Technical Analysis: Post-Process Optimizations (March 2026)

This document details GPU optimization paths for the post-processing pipeline of suckless-ogl, based on migrating computations to Compute Shaders.

General Objectives

  1. Reduce CPU overhead: Eliminate Framebuffer (FBO) switches and multiple draw calls.

  2. Maximize GPU occupancy: Leverage the massive parallelism of compute units (EUs/CUs) via Compute Shaders.

  3. Reduce synchronization barriers: Minimize waits between passes.


Part 1: Auto-Exposure (Luminance Calculation)

Concept

Replace the rasterization pass (Fragment Shader on a 64x64 quad) with a Compute Shader processing the scene texture.

Critical Points (Lessons Learned)

To maintain ISO parity with master, the Compute Shader must strictly replicate the physical logic:

  • 4x4 Sampling: Do not settle for a single texture() at the center. Average a pixel block (box filter) to capture light peaks.

  • Exclusion Threshold (0.05): Ignore pixels with luminance below 0.05. Without this, black sky or deep shadows pull the average down, causing massive overexposure.

  • Sentinel Value (-100.0): If a block is entirely black, it must be marked for the adaptation step to ignore it.

Implementation Steps

  1. Shader: Create shaders/lum_downsample.comp with a 4x4 sampling loop.

  2. Texture: Switch downsample_tex to R32F format for image storage (image2D).

  3. C Code: Remove downsample_fbo. Replace glDrawArrays with glDispatchCompute(8, 8, 1).

  4. Barrier: Add glMemoryBarrier(GL_SHADER_IMAGE_ACCESS_BARRIER_BIT) before the adaptation step.


Part 2: Bloom (Single-Pass Downsampling)

Concept

Replace the 5–6 successive downsampling passes with a single Compute Shader dispatch (similar to AMD's Single Pass Downsampler).

Technical Details

  • Mip Hierarchy: Use glBindImageTexture to bind multiple mipmap levels (1 to 4) simultaneously.

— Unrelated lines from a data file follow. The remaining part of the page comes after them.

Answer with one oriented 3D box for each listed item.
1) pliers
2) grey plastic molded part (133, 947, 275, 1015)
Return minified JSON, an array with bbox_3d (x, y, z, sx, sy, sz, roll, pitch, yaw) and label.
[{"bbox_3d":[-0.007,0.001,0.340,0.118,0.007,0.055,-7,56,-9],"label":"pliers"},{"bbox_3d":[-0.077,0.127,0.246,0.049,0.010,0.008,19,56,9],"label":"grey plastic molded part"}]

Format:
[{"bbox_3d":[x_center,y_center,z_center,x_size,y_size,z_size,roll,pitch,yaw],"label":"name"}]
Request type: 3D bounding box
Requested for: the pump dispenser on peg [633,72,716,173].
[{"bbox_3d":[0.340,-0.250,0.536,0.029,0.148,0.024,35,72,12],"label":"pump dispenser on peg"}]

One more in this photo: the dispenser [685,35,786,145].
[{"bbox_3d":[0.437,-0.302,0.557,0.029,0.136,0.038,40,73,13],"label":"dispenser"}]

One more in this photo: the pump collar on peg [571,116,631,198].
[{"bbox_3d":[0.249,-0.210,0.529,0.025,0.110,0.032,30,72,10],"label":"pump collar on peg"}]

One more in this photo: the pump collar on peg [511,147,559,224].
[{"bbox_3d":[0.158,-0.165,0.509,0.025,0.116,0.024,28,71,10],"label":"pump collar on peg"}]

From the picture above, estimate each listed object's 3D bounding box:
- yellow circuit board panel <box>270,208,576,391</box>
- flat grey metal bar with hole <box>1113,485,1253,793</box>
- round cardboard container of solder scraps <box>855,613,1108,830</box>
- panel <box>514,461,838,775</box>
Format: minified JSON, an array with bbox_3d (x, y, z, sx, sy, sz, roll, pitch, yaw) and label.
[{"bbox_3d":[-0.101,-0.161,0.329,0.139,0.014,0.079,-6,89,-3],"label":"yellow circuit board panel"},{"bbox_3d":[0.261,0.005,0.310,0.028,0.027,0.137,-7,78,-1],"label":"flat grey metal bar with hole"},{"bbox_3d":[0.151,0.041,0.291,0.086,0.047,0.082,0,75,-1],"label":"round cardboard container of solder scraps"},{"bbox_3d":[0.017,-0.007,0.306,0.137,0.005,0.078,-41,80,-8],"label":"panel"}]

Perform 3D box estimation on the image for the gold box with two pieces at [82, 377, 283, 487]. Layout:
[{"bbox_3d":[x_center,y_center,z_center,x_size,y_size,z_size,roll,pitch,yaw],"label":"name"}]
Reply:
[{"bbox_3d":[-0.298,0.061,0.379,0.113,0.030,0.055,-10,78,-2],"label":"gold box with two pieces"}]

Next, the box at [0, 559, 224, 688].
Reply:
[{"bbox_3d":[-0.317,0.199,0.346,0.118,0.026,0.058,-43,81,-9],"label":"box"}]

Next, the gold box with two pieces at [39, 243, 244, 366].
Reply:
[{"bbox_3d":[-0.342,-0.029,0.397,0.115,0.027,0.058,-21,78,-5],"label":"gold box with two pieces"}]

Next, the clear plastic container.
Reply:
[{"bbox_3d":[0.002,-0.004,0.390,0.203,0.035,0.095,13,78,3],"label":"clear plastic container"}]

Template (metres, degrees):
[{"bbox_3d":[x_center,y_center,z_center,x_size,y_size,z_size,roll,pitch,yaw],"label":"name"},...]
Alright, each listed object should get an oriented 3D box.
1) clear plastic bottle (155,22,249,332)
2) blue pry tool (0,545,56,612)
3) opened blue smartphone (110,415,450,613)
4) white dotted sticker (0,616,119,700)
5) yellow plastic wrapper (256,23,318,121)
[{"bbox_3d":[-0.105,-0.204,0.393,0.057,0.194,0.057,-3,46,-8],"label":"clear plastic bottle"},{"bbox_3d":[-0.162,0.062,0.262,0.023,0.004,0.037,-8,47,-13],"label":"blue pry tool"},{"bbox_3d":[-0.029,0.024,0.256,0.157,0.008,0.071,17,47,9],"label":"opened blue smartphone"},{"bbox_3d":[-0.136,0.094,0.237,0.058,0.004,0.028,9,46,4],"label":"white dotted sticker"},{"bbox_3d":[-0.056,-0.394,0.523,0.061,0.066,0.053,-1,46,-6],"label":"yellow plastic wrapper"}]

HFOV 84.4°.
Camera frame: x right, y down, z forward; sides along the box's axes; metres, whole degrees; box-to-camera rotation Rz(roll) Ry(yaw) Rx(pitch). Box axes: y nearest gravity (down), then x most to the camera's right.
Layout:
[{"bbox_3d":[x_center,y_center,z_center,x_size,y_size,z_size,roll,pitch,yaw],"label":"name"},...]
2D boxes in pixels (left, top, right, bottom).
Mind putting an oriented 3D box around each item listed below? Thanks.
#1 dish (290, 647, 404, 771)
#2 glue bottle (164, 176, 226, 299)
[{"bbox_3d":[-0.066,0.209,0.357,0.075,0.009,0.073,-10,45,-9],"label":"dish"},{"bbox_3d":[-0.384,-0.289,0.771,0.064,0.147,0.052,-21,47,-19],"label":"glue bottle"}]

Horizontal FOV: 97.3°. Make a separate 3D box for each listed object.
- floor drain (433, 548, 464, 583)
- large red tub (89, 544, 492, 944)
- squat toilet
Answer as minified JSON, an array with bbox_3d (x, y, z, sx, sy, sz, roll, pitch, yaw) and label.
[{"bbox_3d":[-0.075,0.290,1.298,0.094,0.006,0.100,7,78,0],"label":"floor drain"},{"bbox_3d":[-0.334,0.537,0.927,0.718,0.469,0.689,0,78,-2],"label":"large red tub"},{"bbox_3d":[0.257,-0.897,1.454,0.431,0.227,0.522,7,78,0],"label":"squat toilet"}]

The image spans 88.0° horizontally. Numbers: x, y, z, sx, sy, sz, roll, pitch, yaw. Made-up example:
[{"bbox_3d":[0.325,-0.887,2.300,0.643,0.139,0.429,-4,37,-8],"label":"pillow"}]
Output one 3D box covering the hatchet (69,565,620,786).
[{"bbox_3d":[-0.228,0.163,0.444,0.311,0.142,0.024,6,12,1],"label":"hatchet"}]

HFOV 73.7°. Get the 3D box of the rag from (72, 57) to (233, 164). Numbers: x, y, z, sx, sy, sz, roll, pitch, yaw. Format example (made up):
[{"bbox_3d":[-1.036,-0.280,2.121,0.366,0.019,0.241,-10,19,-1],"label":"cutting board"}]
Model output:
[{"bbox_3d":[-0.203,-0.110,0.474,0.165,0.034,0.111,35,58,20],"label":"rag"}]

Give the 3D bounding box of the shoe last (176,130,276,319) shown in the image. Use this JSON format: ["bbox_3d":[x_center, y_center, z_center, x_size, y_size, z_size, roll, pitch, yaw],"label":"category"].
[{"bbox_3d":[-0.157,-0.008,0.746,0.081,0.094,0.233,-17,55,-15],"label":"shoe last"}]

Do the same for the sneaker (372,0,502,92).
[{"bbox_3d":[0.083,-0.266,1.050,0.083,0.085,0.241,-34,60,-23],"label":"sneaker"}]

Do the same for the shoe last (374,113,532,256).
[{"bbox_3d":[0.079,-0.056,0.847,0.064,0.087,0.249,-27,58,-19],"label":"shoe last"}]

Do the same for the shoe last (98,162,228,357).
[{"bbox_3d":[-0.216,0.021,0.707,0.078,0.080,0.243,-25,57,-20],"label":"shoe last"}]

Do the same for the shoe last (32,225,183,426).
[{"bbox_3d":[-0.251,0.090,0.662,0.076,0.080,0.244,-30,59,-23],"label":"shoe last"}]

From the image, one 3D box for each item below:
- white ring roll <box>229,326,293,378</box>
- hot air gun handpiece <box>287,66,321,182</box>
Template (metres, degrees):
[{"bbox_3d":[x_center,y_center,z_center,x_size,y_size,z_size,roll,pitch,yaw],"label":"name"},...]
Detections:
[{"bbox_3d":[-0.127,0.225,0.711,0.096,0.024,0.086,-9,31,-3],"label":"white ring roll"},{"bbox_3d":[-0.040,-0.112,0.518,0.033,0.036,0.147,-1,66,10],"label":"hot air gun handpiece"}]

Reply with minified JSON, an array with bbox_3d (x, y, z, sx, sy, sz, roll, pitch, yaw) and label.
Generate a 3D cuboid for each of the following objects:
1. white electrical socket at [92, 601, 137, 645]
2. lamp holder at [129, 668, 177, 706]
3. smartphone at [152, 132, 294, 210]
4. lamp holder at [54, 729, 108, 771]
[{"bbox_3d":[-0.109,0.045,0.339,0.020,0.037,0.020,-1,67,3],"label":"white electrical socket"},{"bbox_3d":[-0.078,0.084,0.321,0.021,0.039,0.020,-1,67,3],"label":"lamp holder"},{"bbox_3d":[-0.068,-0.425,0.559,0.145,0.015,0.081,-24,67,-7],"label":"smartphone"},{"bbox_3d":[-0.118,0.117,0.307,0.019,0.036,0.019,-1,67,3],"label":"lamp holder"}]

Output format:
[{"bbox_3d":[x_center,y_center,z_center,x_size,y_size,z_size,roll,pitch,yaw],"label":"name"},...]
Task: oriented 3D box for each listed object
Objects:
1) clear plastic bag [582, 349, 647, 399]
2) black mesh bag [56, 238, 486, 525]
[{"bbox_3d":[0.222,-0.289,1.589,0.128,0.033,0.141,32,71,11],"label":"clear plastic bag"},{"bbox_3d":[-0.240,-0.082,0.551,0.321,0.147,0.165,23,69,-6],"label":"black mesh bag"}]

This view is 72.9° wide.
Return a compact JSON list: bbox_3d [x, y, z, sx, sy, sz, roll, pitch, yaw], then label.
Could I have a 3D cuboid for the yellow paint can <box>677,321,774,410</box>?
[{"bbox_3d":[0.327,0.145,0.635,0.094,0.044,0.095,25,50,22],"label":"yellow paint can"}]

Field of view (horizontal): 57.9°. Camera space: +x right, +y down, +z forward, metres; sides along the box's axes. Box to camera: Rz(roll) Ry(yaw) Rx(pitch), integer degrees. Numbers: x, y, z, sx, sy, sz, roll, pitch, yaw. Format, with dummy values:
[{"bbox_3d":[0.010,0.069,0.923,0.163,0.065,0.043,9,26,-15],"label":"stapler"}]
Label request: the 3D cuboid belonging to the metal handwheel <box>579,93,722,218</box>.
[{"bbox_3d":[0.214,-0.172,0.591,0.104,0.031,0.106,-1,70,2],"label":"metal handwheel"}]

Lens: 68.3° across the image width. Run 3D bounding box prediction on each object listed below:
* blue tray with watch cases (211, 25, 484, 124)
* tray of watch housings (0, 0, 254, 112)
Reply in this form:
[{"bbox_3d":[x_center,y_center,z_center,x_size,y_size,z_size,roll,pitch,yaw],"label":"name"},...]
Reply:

  • Parallelism: Each work group (8x8) processes a region and writes to the corresponding mips.

  • Format: Use R11F_G11F_B10F for compact, performant HDR storage.

Implementation Steps

  1. Shader: Create shaders/bloom_downsample.comp.

  2. C Code: Modify fx_bloom_init to configure mip textures with image access.

  3. Render: Replace the fragment render loop with a single dispatch. Keep Raster mode for Upsampling (which benefits from hardware blending GL_ONE, GL_ONE).


Part 3: Resource Management & RAII

Concept

Ensure reliable resource deletion during engine restarts or resolution changes.

Recommendations

  • SHADER_SAFE_DESTROY Macro: Always use a macro that checks for null before calling shader_destroy.

  • FBO Cleanup: Ensure that textures attached to FBOs are freed after the FBOs to avoid dangling pointers in the driver.


Part 4: Validation and Metrics

Test Methodology

  1. Visual Parity: Use tests/test_visual_fx.c to compare Raster and Compute output pixel-by-pixel. Any mean luminance difference > 1% must be treated as a bug.

  2. Benchmarking: Use apitrace to verify the elimination of "bubbles" in the pipeline (zones where the GPU waits for the CPU).

  3. Watchdog: For tests under Wine, implement an exit timeout if the application ignores the Escape signal due to X11 desynchronization.


Analysis performed on March 13, 2026.